Cardinal Czerny: Synodality is a fundamental trait of ecclesial identity
By Isabella Piro
Synodality is not “a mere decision-making process”, but “a fundamental feature of the Church’s identity, says Cardinal Michael Czerny, Undersecretary of the Migrants and Refugees Section of the Dicastery for Promoting Integral Human Development, in an article published 31 December, in “La Civiltà Cattolica”. The Cardinal writes that synodality is the way in which “the Church disposes all its members to co-responsibility, enhances their charisms and ministries, and intensifies the bonds of fraternal love”. In this sense, it finds its premises in Lumen gentium: in this dogmatic Constitution of the Second Vatican Council, “the importance of the laity in the life of the Church is included”, since they are called to participate in its government “according to their tasks, roles and ways”. But that’s not all: while collegiality refers, specifically, “to the exercise of the ministry of the bishops”, synodality, Cardinal Czerny emphasizes, is a “broader” concept, as it “implies the participation and involvement of the entire People of God in the life and mission of the Church”. This is the sense that Pope Francis gives to the word “synod”; that is, not only the sense of “ecclesial structure”, but also of “visible form of communion”, of “path of ecclesial fraternity in which all the baptised participate and contribute personally”.
“Synodality is the path that God expects from the Church of the Third Millennium”, the cardinal writes, quoting Pope Francis: a Church that, “like an inverted pyramid”, “harmonises all the subjects involved in it: people of God, College of Bishops, Successor of Peter”. A clear explication of this concept can be found in the Apostolic Exhortation Evangelii gaudium, in which synodality is defined as “an indispensable prerequisite for giving the Church a renewed missionary impetus”. From the laity, in particular, the Church “has much to learn”, for example in the areas of “popular piety, commitment to ordinary pastoral care, cultural competencies and social coexistence”. So much so that, as St John Henry Newman said, “the Church would look foolish without them”. Of course, there are obstacles, Cardinal Czerny says, highlighting the lack of adequate training and the clerical mentality that relegates the lay faithful “to a subordinate role”.
However, these are obstacles that must be overcome, because “the co-responsibility of the entire people of God in the mission of the Church” requires a more active participation of the laity. In this context, the cardinal also situates the Apostolic Constitution Episcopalis communio”, promulgated by Pope Francis in 2018: a document that “marks progress with respect to the Second Vatican Council” because it “translates theoretical arguments into ecclesial practice”. Listening becomes key: of the people of God, the pastors, and the Bishop of Rome. Only in this way can synodal praxis begin, and only in this way will “collegiality be at the service of synodality”.

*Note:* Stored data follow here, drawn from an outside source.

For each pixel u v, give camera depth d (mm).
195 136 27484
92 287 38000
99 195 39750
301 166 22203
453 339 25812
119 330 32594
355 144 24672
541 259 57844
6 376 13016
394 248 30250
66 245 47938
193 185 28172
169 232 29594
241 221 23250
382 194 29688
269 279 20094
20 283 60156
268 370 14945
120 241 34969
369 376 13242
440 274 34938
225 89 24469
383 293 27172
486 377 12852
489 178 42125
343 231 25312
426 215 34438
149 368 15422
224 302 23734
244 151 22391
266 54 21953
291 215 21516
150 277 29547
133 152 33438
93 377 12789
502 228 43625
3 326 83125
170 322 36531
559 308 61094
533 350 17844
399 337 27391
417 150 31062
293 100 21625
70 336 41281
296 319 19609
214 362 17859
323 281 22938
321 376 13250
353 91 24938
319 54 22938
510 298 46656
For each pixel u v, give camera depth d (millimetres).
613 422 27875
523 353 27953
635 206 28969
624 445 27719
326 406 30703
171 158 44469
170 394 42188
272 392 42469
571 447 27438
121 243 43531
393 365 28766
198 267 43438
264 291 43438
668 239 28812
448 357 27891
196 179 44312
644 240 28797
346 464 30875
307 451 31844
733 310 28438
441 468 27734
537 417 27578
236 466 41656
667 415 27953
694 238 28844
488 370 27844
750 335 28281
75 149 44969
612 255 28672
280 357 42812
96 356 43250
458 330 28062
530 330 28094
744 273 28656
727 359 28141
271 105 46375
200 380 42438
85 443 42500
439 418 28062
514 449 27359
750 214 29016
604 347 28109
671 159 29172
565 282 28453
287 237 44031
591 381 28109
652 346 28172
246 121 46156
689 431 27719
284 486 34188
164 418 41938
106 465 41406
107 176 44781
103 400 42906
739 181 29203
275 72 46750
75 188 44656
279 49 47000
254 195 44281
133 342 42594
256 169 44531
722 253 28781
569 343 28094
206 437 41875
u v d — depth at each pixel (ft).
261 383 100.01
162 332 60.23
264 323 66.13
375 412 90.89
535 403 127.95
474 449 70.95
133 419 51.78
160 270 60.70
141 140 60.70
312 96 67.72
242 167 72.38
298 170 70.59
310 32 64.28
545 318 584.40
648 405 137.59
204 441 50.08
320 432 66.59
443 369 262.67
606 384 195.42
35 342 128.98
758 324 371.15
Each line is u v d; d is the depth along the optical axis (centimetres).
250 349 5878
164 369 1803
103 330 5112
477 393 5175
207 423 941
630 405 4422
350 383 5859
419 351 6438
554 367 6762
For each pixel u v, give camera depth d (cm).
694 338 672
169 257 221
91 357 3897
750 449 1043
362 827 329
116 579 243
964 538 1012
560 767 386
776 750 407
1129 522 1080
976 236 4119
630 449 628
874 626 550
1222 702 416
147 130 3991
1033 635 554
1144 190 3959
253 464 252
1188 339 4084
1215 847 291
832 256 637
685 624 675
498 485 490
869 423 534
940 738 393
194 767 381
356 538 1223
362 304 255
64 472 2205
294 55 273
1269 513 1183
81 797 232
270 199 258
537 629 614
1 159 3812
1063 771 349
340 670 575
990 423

Another essential instrument for the implementation of synodality, Cardinal Czerny also affirms, is “the preferential option for the poor”, which is “not a preference of a sociological nature, but a properly theological one, insofar as it leads back to God’s saving action”. Far from any expression of “naive goodness”, this option “should be recognised as an integral part of the Gospels and of the process of transformation initiated by the Council”: at the time, in fact, it was argued that the Church should move from “a charitable practice of a welfare type”, in which the poor are a mere “object” of care, to their “recognition as members of the people of God and subject of their own liberation”. What was true then is true now; and it is no coincidence that Pope Francis has repeatedly called for the “effective and concrete” integration of the poor, migrants, refugees and internally displaced persons, urging us not to “drop welfare programmes from above”, but to recognise these people as “active agents of evangelisation”. “The encounter with the poor”, the Vatican Undersecretary stressed, “is a favourable opportunity to let oneself be evangelised by Christ”.
From here also flows the safeguarding of Creation, “our common home”: care of the environment and attention to the poor are closely connected, Cardinal Czerny reminds us. Indeed “Everything is connected”, as Pope Francis’ second Encyclical, “Laudato sí: on care for our common home” states. But how can synodality be made to grow in the Church? The cardinal suggests “initiating processes of conversion”, aiming at “inclusive communion”, which involves all the components of the people of God, especially the poor. Without “mutual acceptance”, the ecclesial structures, instruments of communion, “could prove insufficient to achieve the end for which they were created”.
The last part of Father Czerny’s article dwells on Pope Francis’ modus operandi: the Pope “does not have pre-packaged ideas to apply to the real world, nor an ideological plan of ready-made reforms”, nor “strategies conceived on the drawing board” to “obtain better statistical results”. Rather, the Pope moves forward “on the basis of a spiritual and prayerful experience”, which he shares “in dialogue, in consultation, in concrete response to situations of vulnerability, suffering and injustice”. From this it follows that “the primary commitment and criterion for all social action by the People of God is to listen to the cry of the poor and of the earth, and to recall the fundamental principles of the Church’s social doctrine”, including “inalienable human dignity, the universal destination of goods, the primacy of solidarity, dialogue aimed at peace, and care for the common home”.